*** Block opens ***

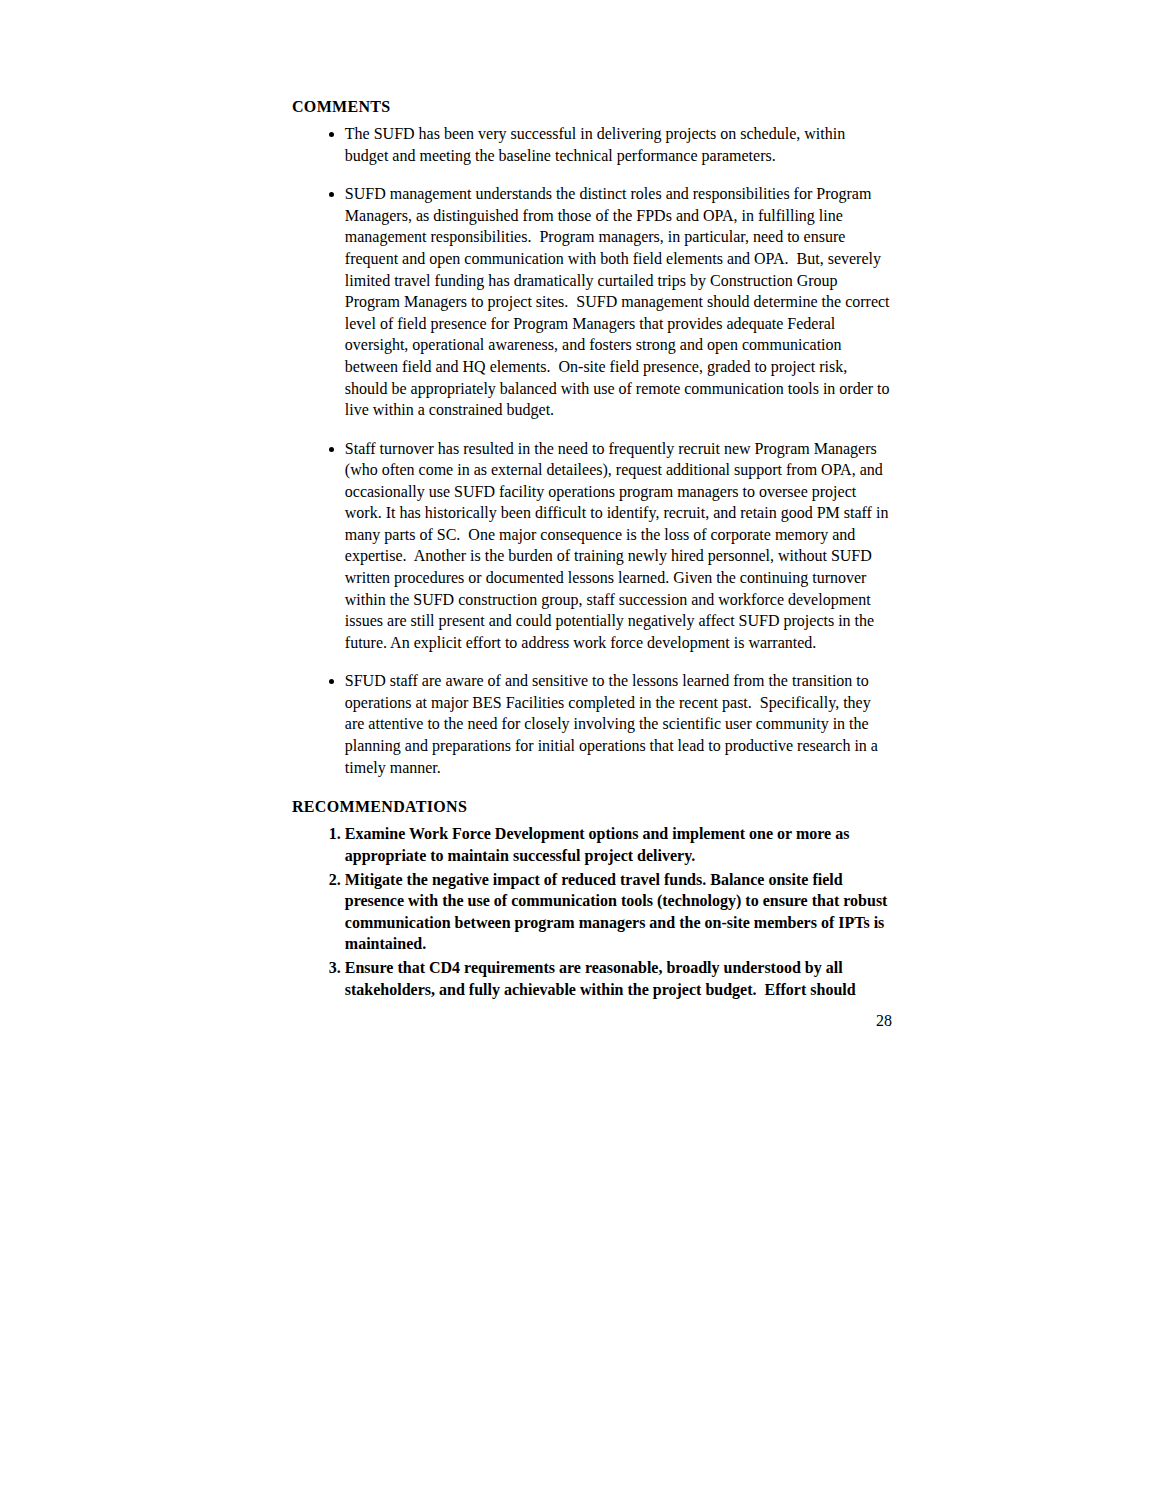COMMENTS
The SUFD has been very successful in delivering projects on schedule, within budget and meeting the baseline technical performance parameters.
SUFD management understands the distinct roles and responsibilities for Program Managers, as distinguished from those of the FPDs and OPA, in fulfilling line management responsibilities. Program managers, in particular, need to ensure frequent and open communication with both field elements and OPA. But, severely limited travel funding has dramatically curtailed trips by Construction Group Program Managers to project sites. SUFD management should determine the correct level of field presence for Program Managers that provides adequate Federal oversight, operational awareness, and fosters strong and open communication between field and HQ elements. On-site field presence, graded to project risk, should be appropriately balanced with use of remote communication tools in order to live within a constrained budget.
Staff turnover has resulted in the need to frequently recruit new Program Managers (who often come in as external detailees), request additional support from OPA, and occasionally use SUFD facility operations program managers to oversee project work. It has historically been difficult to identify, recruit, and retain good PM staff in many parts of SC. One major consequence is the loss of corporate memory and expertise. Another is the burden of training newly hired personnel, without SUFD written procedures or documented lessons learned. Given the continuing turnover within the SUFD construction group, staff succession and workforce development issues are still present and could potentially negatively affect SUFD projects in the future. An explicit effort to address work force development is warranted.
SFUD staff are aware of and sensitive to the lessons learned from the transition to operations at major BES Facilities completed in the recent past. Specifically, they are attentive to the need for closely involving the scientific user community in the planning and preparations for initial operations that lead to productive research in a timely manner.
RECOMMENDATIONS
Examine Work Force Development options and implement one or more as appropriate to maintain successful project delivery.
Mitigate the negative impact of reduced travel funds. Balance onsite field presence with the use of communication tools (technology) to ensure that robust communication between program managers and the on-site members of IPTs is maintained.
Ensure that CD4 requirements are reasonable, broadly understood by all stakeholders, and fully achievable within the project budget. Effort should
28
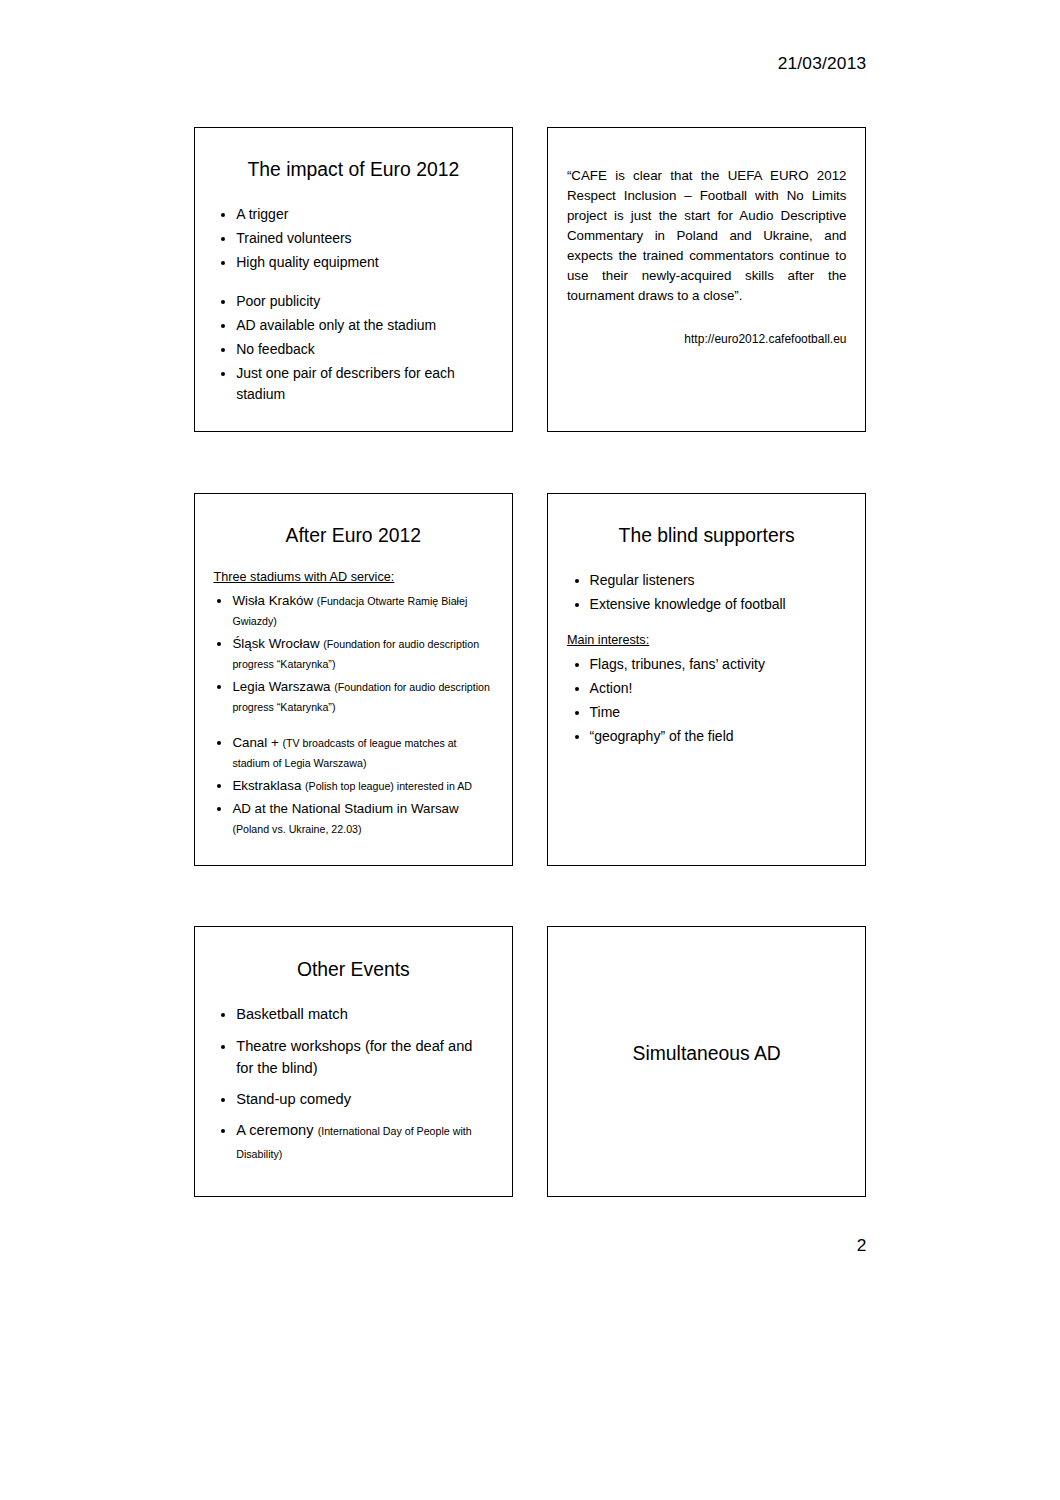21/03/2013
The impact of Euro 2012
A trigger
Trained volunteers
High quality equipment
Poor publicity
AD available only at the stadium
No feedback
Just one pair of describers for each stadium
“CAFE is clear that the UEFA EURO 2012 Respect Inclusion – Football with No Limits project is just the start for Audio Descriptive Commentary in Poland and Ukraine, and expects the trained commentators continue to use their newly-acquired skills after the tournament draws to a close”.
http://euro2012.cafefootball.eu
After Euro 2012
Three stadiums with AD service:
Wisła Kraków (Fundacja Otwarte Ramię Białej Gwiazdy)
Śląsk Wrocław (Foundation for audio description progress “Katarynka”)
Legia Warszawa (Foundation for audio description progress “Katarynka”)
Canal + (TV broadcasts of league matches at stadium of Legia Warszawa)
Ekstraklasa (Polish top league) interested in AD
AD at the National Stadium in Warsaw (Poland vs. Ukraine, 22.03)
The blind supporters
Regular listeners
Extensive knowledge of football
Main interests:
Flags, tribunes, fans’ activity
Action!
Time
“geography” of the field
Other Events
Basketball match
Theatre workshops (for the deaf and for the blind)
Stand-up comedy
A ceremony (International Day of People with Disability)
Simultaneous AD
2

*** Block closes ***
*** Block opens ***

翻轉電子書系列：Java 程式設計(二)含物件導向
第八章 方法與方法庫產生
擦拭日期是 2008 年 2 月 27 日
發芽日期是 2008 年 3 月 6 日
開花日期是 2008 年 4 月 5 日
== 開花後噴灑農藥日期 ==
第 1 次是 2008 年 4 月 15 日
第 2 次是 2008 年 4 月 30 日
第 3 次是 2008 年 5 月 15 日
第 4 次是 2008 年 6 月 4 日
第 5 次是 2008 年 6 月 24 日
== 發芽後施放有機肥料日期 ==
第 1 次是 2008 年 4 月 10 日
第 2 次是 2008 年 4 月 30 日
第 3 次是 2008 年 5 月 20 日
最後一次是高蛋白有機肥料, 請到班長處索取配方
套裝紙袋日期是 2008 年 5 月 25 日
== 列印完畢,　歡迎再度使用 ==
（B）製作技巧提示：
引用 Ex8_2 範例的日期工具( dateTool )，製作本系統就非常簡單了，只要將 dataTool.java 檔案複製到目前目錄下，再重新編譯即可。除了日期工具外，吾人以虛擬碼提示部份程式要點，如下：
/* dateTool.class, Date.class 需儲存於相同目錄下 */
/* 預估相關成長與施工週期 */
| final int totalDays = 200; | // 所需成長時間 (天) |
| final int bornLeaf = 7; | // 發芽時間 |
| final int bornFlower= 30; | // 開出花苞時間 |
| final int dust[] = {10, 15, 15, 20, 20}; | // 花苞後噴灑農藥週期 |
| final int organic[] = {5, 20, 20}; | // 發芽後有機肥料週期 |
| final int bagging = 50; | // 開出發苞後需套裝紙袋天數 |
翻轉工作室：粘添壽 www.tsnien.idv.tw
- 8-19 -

*** Block closes ***

• _PROBLEM DESCRIPTION_
Whenever the string "been" turns up in a line above, copy that line out.

• _WRITTEN ANSWER_
The SUFD has been very successful in delivering projects on schedule, within budget and meeting the baseline technical performance parameters.
Staff turnover has resulted in the need to frequently recruit new Program Managers (who often come in as external detailees), request additional support from OPA, and occasionally use SUFD facility operations program managers to oversee project work. It has historically been difficult to identify, recruit, and retain good PM staff in many parts of SC. One major consequence is the loss of corporate memory and expertise. Another is the burden of training newly hired personnel, without SUFD written procedures or documented lessons learned. Given the continuing turnover within the SUFD construction group, staff succession and workforce development issues are still present and could potentially negatively affect SUFD projects in the future. An explicit effort to address work force development is warranted.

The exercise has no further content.